Avec quelques agents, il est facile d'identifier les erreurs, mais avec des centaines ou des milliers, cela devient presque impossible. Vous limiter à surveiller les sorties finales ne suffit pas: une observabilité intégrée est nécessaire à chaque étape.

Un fournisseur juridique a découvert une baisse de précision grâce aux outils de surveillance granulaires: le problème dérivé de mauvaises données envoyées par un segment d'utilisateurs. Affiner les pratiques de collecte de données et la logique de analysela précision a rapidement augmenté.


5. La réutilisation comme un meilleur cas d'utilisation

Créer un agent pour chaque tâche entraîne des déchets et des redondances. Souvent, les mêmes agents peuvent gérer différentes activités qui partagent des phases communes (extraction, recherche, analyse).

Investir dans des agents réutilisables, c'est comme concevoir des architectures informatiques évolutives: elle nécessite un jugement et une analyse, mais peut éliminer jusqu'à 50% du travail non essentiel. La clé est de développer des services et des actifs centralisés – de l'invite approuvé aux composants réutilisables – intégrés dans des plates-formes unifiées.


6. Les êtres humains restent centraux

Malgré les progrès, les humains restent essentiels. Les agents ne sont pas toujours la réponse et le nombre de personnes impliquées dans les workflows peut être réduite, mais elles serviront la supervision, le jugement, la conformité et la gestion des affaires de limite.

Le succès dépend du flux de travail conçu pour la collaboration d'agent homme. Dans le domaine juridique, par exemple, les avocats doivent examiner et approuver les données extraites des agents, ou modifier les plans de travail suggérés. Les interfaces visuelles intuitives, telles que celles développées par une compagnie d'assurance, ont porté l'utilisation des utilisateurs à 95%.

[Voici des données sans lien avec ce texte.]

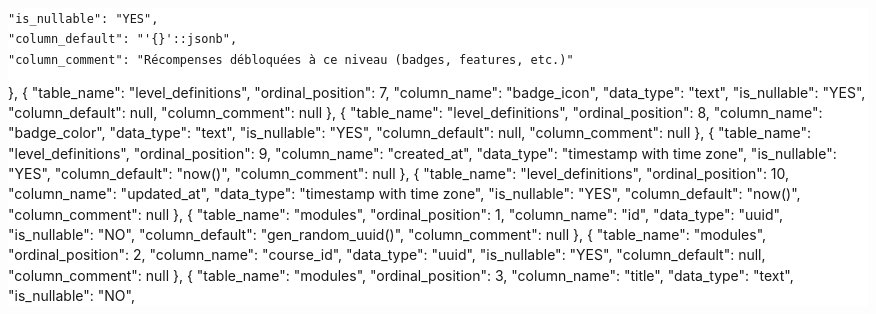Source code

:     "is_nullable": "YES",
    "column_default": "'{}'::jsonb",
    "column_comment": "Récompenses débloquées à ce niveau (badges, features, etc.)"
  },
  {
    "table_name": "level_definitions",
    "ordinal_position": 7,
    "column_name": "badge_icon",
    "data_type": "text",
    "is_nullable": "YES",
    "column_default": null,
    "column_comment": null
  },
  {
    "table_name": "level_definitions",
    "ordinal_position": 8,
    "column_name": "badge_color",
    "data_type": "text",
    "is_nullable": "YES",
    "column_default": null,
    "column_comment": null
  },
  {
    "table_name": "level_definitions",
    "ordinal_position": 9,
    "column_name": "created_at",
    "data_type": "timestamp with time zone",
    "is_nullable": "YES",
    "column_default": "now()",
    "column_comment": null
  },
  {
    "table_name": "level_definitions",
    "ordinal_position": 10,
    "column_name": "updated_at",
    "data_type": "timestamp with time zone",
    "is_nullable": "YES",
    "column_default": "now()",
    "column_comment": null
  },
  {
    "table_name": "modules",
    "ordinal_position": 1,
    "column_name": "id",
    "data_type": "uuid",
    "is_nullable": "NO",
    "column_default": "gen_random_uuid()",
    "column_comment": null
  },
  {
    "table_name": "modules",
    "ordinal_position": 2,
    "column_name": "course_id",
    "data_type": "uuid",
    "is_nullable": "YES",
    "column_default": null,
    "column_comment": null
  },
  {
    "table_name": "modules",
    "ordinal_position": 3,
    "column_name": "title",
    "data_type": "text",
    "is_nullable": "NO",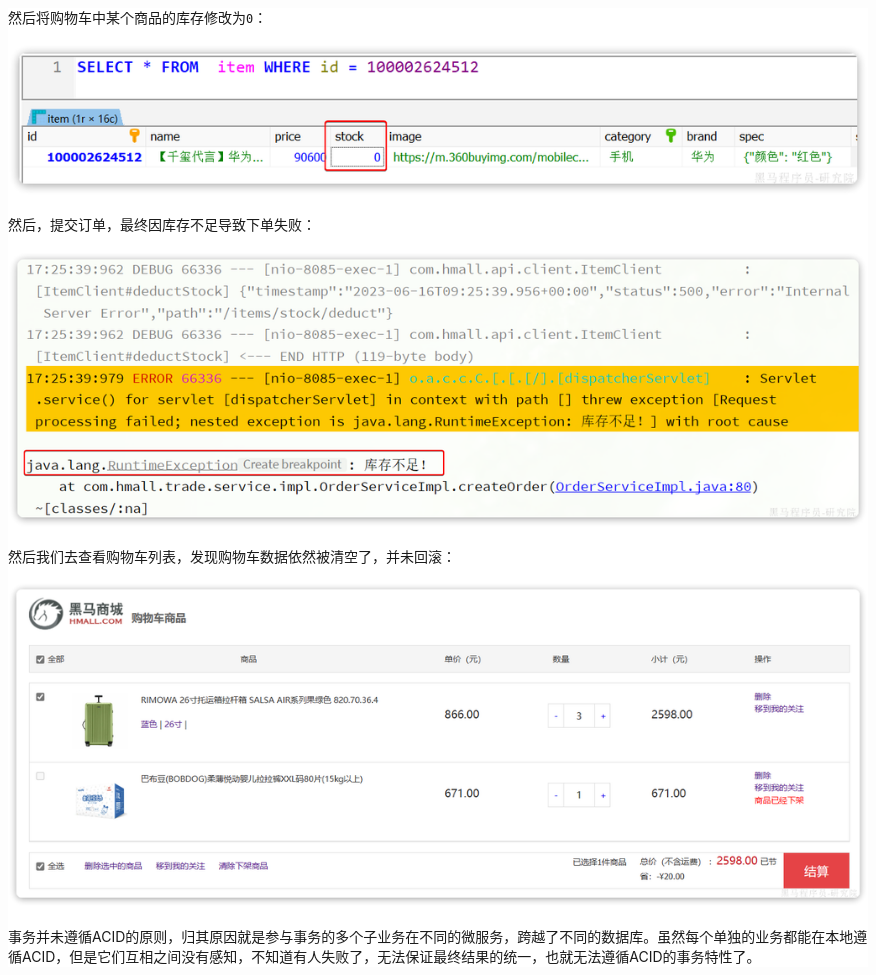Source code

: 然后将购物车中某个商品的库存修改为`0`：

![img](./assets/1703490871855-6.png)

然后，提交订单，最终因库存不足导致下单失败：

![img](./assets/1703490871855-7.png)

然后我们去查看购物车列表，发现购物车数据依然被清空了，并未回滚：

![img](./assets/1703490871856-8.png)

事务并未遵循ACID的原则，归其原因就是参与事务的多个子业务在不同的微服务，跨越了不同的数据库。虽然每个单独的业务都能在本地遵循ACID，但是它们互相之间没有感知，不知道有人失败了，无法保证最终结果的统一，也就无法遵循ACID的事务特性了。
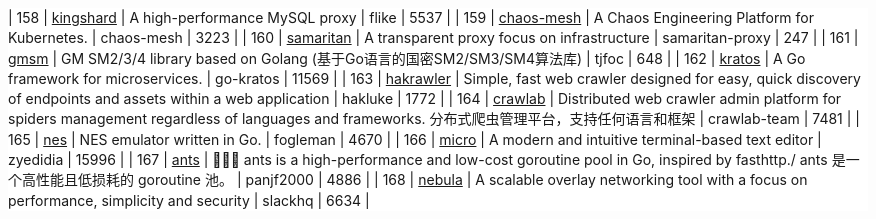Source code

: | 158 | [kingshard](https://github.com/flike/kingshard)                                                   | A high-performance MySQL proxy                                                                                                                                                                                                                                                                                                                                                     | flike                    | 5537  |
| 159 | [chaos-mesh](https://github.com/chaos-mesh/chaos-mesh)                                            | A Chaos Engineering Platform for Kubernetes.                                                                                                                                                                                                                                                                                                                                       | chaos-mesh               | 3223  |
| 160 | [samaritan](https://github.com/samaritan-proxy/samaritan)                                         | A transparent proxy focus on infrastructure                                                                                                                                                                                                                                                                                                                                        | samaritan-proxy          | 247   |
| 161 | [gmsm](https://github.com/tjfoc/gmsm)                                                             | GM SM2/3/4 library based on Golang (基于Go语言的国密SM2/SM3/SM4算法库)                                                                                                                                                                                                                                                                                                             | tjfoc                    | 648   |
| 162 | [kratos](https://github.com/go-kratos/kratos)                                                     | A Go framework for microservices.                                                                                                                                                                                                                                                                                                                                                  | go-kratos                | 11569 |
| 163 | [hakrawler](https://github.com/hakluke/hakrawler)                                                 | Simple, fast web crawler designed for easy, quick discovery of endpoints and assets within a web application                                                                                                                                                                                                                                                                       | hakluke                  | 1772  |
| 164 | [crawlab](https://github.com/crawlab-team/crawlab)                                                | Distributed web crawler admin platform for spiders management regardless of languages and frameworks. 分布式爬虫管理平台，支持任何语言和框架                                                                                                                                                                                                                                       | crawlab-team             | 7481  |
| 165 | [nes](https://github.com/fogleman/nes)                                                            | NES emulator written in Go.                                                                                                                                                                                                                                                                                                                                                        | fogleman                 | 4670  |
| 166 | [micro](https://github.com/zyedidia/micro)                                                        | A modern and intuitive terminal-based text editor                                                                                                                                                                                                                                                                                                                                  | zyedidia                 | 15996 |
| 167 | [ants](https://github.com/panjf2000/ants)                                                         | 🐜🐜🐜 ants is a high-performance and low-cost goroutine pool in Go, inspired by fasthttp./ ants 是一个高性能且低损耗的 goroutine 池。                                                                                                                                                                                                                                             | panjf2000                | 4886  |
| 168 | [nebula](https://github.com/slackhq/nebula)                                                       | A scalable overlay networking tool with a focus on performance, simplicity and security                                                                                                                                                                                                                                                                                            | slackhq                  | 6634  |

Conclusion: l'apprentissage est le seul moyen

Le monde de l'IA agentique se déplace rapidement et d'autres leçons émergeront bientôt. Mais sans une approche orientée vers l'apprentissage continu, les entreprises risquent de répéter les mêmes erreurs et de ralentir les progrès.

L'étude de McKinsey sur l'IA agentique met en évidence six leçons cruciales, mais reflète également une limite typique des analyses de conseil: la perspective est fortement centrée sur les grandes entreprises déjà mûres numériquement. On parle peu des coûts de mise en œuvre, des obstacles culturels et des implications en matière d'emploi concret. De plus, la narration a tendance à minimiser les échecs structurels derrière la formule rassurante de «l'évolution naturelle de la technologie». En réalité, la distance entre les promesses et les résultats reste large: sans gouvernance, normes ouvertes et stratégies à long terme, le risque est de reproduire les cycles de battage médiatique déjà observés avec d'autres innovations numériques.